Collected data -
::::::::
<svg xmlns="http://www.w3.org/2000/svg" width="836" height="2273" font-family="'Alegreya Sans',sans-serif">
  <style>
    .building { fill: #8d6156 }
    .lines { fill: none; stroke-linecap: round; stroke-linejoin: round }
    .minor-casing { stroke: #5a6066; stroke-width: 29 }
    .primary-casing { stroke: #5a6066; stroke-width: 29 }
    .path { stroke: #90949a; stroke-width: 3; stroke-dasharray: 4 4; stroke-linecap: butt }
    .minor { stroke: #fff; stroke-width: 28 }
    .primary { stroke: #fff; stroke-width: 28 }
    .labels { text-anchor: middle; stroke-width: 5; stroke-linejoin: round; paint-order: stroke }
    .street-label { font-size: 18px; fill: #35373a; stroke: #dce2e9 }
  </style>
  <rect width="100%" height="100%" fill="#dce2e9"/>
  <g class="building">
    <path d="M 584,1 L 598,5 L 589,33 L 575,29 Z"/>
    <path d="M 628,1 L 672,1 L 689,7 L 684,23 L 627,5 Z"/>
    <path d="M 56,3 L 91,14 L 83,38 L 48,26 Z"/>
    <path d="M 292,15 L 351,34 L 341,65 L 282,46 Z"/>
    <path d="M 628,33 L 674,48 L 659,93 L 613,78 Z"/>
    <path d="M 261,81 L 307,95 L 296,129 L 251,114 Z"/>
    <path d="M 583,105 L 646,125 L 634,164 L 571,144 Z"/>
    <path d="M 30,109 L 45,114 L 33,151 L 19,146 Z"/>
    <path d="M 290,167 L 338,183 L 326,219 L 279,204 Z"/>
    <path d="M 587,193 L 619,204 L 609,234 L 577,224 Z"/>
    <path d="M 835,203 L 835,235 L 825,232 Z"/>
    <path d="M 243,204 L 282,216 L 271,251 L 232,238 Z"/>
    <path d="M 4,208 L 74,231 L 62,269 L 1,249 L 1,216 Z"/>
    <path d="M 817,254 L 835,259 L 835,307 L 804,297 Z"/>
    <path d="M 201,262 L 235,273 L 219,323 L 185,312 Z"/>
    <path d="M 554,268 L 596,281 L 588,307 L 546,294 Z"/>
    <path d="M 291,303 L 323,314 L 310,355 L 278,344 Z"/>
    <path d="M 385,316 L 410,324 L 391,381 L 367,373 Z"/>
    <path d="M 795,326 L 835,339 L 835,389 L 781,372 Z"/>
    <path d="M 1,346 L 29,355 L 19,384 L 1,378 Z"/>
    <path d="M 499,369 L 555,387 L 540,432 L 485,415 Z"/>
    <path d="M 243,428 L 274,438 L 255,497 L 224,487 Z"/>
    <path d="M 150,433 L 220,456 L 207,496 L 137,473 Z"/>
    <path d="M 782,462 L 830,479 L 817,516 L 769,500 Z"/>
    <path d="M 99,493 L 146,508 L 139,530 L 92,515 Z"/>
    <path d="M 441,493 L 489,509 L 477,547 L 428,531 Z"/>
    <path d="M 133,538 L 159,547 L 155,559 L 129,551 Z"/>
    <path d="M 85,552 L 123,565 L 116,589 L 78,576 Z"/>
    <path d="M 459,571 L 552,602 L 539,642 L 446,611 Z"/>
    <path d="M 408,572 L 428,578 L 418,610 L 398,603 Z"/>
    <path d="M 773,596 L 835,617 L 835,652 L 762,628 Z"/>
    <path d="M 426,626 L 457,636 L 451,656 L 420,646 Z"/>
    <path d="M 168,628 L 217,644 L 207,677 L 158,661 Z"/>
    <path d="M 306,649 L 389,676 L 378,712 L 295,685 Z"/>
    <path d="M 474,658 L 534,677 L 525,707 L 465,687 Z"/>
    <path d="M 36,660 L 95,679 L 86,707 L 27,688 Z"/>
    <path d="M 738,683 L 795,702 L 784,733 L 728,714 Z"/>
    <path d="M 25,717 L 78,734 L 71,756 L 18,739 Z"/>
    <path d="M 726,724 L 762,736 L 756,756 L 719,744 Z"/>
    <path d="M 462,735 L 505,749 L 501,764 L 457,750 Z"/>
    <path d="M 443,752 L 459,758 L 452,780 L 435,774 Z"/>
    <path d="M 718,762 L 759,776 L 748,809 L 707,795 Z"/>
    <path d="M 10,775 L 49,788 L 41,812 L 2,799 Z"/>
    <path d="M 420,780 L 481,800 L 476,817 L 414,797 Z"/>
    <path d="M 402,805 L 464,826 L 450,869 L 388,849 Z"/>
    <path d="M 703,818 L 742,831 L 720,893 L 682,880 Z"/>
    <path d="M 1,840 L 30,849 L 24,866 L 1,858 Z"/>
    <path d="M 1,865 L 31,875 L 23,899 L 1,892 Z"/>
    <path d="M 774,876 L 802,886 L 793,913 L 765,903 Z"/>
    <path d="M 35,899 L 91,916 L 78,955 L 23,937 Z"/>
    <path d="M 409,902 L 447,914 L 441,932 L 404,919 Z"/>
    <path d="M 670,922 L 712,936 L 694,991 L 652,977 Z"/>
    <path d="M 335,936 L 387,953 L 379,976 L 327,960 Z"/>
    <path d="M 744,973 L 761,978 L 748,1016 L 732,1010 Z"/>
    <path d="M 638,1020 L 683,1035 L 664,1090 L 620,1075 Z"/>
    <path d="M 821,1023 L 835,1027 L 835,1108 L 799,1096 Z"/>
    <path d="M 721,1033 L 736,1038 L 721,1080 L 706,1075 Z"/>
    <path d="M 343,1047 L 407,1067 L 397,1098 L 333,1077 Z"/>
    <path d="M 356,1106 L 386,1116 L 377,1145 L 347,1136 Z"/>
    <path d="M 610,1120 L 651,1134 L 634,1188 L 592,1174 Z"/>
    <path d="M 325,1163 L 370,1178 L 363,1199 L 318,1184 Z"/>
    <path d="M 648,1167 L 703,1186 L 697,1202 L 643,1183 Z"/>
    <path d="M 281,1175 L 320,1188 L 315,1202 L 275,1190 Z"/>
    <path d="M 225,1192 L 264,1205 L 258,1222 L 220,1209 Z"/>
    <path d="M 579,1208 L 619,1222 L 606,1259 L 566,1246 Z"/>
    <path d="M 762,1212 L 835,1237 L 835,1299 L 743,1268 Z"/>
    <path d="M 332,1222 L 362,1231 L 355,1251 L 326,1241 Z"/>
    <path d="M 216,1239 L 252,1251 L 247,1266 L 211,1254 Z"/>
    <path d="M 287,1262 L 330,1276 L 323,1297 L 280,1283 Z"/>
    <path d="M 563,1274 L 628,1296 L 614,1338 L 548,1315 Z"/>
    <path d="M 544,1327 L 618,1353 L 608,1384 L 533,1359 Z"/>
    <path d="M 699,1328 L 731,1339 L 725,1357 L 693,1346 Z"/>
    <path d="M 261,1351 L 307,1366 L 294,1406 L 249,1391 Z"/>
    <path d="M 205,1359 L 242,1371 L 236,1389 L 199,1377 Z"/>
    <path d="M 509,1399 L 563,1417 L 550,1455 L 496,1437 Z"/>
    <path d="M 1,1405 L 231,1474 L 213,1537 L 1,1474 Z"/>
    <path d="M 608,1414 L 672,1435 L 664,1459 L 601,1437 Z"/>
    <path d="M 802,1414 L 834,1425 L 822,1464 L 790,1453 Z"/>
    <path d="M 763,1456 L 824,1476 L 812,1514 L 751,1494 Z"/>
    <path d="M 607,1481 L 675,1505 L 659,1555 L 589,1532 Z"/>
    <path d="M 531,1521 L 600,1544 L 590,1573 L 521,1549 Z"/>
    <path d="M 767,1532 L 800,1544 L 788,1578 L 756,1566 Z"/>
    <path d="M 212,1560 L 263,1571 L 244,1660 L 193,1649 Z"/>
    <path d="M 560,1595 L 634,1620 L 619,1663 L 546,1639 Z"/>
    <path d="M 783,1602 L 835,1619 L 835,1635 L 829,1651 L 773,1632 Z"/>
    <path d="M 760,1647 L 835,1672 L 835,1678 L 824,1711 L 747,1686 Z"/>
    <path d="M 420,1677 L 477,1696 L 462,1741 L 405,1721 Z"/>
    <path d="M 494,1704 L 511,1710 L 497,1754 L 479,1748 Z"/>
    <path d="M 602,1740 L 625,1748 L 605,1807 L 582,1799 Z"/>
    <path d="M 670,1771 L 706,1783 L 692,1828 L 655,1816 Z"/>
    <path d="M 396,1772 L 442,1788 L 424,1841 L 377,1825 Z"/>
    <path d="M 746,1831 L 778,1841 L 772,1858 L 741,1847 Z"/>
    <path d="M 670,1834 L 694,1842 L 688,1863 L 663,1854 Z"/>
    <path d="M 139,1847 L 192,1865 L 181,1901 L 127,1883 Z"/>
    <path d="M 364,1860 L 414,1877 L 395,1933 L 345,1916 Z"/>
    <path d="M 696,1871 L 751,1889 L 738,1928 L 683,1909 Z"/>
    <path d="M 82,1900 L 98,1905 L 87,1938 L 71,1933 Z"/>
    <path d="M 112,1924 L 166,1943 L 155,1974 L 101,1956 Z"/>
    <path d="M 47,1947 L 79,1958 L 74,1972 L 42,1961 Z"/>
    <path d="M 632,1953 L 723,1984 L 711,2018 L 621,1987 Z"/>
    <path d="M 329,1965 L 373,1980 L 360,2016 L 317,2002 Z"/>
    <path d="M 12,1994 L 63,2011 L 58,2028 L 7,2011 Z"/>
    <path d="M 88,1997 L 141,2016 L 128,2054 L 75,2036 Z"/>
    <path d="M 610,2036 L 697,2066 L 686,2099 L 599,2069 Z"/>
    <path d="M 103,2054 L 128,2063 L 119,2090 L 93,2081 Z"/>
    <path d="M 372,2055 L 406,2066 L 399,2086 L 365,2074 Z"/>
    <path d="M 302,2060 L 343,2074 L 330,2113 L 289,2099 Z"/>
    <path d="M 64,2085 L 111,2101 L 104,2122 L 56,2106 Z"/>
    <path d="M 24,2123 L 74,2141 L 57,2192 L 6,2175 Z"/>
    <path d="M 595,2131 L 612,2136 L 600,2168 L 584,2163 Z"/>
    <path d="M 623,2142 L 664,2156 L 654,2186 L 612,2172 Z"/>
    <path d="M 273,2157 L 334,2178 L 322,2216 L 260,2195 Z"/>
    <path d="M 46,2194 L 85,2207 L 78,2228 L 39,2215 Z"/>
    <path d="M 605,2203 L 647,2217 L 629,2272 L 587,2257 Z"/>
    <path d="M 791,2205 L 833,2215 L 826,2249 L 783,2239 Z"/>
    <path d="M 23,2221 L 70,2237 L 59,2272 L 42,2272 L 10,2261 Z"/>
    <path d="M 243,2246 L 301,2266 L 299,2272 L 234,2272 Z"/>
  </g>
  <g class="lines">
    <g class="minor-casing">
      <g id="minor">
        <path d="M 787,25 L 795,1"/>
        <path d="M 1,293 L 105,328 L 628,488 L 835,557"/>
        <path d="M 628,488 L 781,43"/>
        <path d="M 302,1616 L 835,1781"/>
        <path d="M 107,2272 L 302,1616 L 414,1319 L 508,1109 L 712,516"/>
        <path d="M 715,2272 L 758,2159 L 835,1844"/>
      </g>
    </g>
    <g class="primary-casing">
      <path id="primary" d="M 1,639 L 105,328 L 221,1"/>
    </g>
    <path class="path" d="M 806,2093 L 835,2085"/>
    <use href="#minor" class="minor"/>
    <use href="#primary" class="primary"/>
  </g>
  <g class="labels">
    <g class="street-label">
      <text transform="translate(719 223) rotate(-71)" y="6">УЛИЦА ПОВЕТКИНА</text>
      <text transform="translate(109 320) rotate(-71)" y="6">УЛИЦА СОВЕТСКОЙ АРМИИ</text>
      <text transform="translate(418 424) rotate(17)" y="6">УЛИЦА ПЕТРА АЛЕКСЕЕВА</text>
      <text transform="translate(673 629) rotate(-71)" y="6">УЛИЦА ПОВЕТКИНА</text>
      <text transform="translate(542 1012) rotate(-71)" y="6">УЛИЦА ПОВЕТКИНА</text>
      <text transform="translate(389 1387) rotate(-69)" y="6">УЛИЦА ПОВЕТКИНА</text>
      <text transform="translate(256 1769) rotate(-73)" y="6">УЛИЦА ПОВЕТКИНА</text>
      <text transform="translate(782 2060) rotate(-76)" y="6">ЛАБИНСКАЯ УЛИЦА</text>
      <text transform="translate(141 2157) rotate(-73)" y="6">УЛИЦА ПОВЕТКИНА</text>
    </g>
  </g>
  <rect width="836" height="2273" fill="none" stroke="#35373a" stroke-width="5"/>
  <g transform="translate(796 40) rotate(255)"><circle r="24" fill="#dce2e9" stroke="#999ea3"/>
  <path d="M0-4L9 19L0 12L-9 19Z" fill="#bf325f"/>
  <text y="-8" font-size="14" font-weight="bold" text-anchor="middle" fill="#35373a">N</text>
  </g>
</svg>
::::::::
Problem -
Going line by line through the data, tally each one that includes the string "linecap", and answer with the tally only.

Answer for this exercise -
2